> _Task to complete_
Reproduce exactly the line containing "The Fit Business" and every line after it, through the last line of the records below; add nothing.

(Collected data)
========

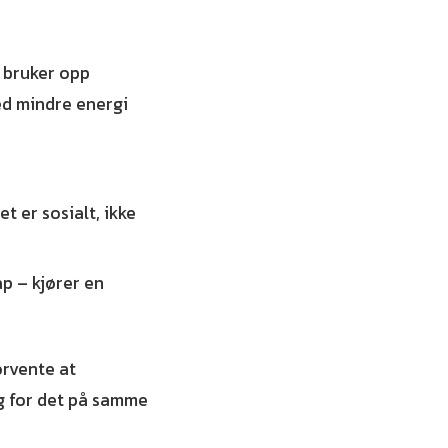
 bruker opp
ed mindre energi
 er sosialt, ikke
p – kjører en
orvente at
gg for det på samme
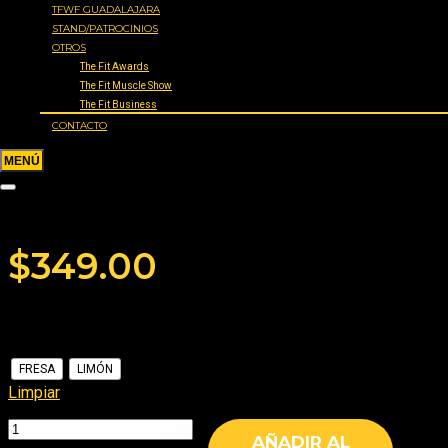
TFWF GUADALAJARA
STAND/PATROCINIOS
OTROS
The Fit Awards
The Fit Muscle Show
The Fit Business
CONTACTO
INTEGRAL MEDICA Creatina
Hardcore 350gr
Añade tu reseña
$
349.00
Sabores
FRESA
LIMÓN
Limpiar
AÑADIR AL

========

> _Worked solution_
The Fit Business
CONTACTO
INTEGRAL MEDICA Creatina
Hardcore 350gr
Añade tu reseña
$
349.00
Sabores
FRESA
LIMÓN
Limpiar
AÑADIR AL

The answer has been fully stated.